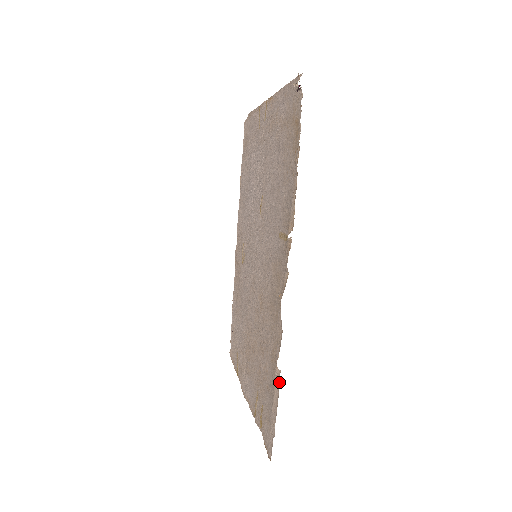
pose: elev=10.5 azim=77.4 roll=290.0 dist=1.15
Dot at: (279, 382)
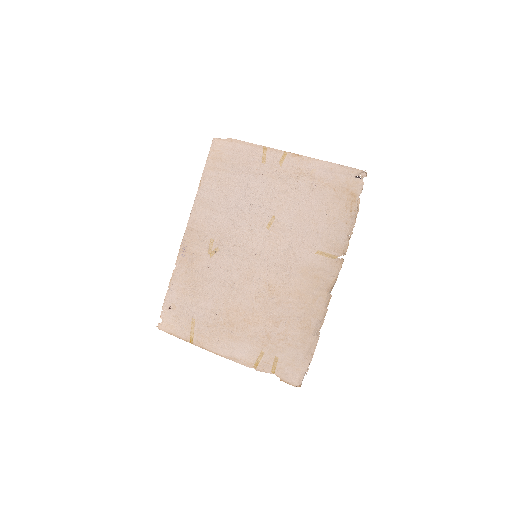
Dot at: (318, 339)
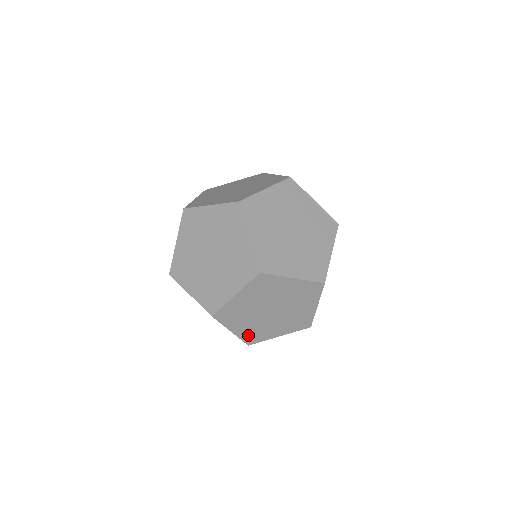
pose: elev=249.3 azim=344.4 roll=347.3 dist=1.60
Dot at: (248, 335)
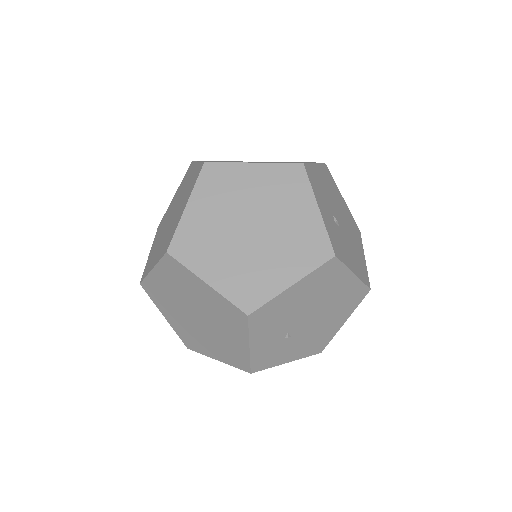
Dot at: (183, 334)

--

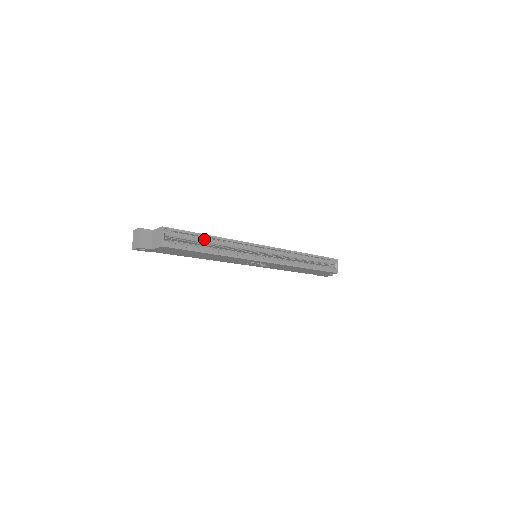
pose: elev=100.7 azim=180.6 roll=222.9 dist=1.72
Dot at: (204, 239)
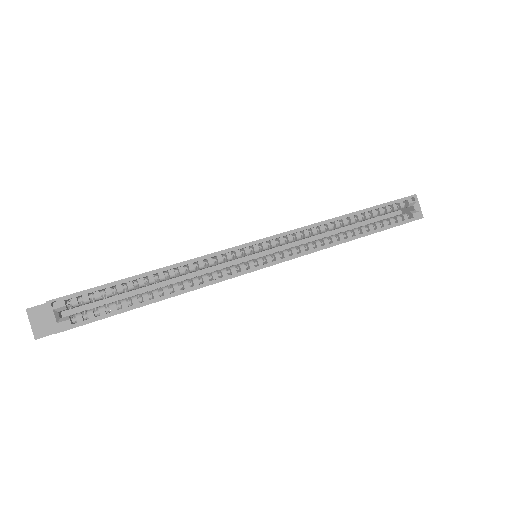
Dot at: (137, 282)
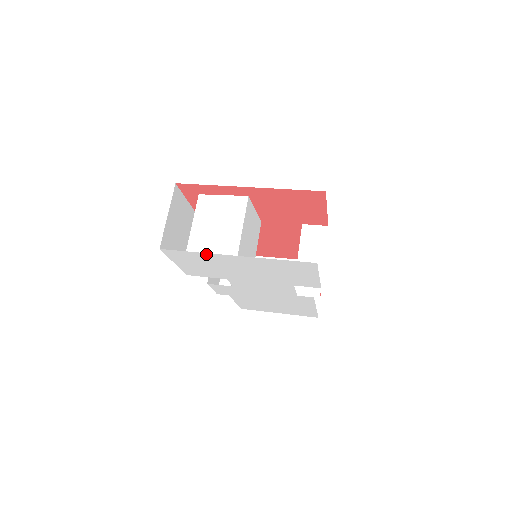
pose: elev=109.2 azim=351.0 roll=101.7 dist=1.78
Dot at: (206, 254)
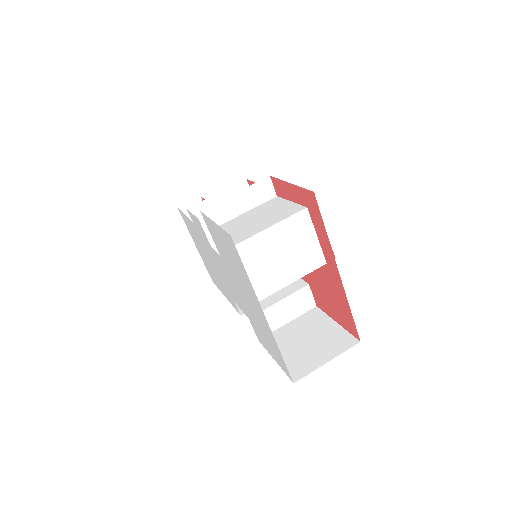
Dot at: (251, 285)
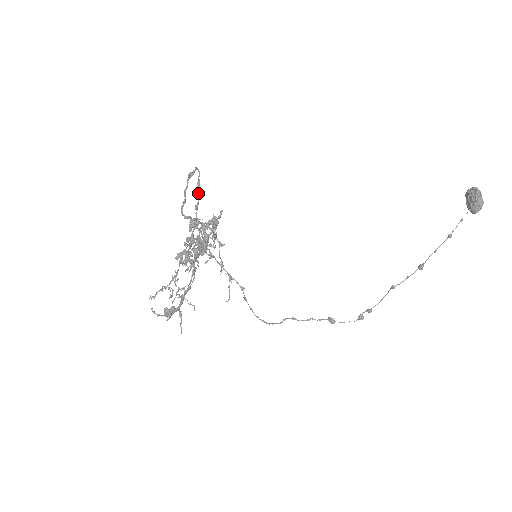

---

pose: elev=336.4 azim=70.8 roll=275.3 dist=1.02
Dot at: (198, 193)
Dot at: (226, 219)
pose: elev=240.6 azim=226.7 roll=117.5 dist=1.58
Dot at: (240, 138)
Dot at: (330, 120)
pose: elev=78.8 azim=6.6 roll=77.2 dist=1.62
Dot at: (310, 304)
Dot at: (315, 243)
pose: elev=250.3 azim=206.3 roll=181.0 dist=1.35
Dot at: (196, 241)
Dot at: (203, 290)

Directions =>
Please write out the material, starting at the line that has "pose: elev=10.5 azim=77.4" and stopping after the line that has "Dot at: (318, 339)". Leave the pictures out.

Solution for this task =>
pose: elev=10.5 azim=77.4 roll=290.0 dist=1.15
Dot at: (279, 382)
Dot at: (318, 339)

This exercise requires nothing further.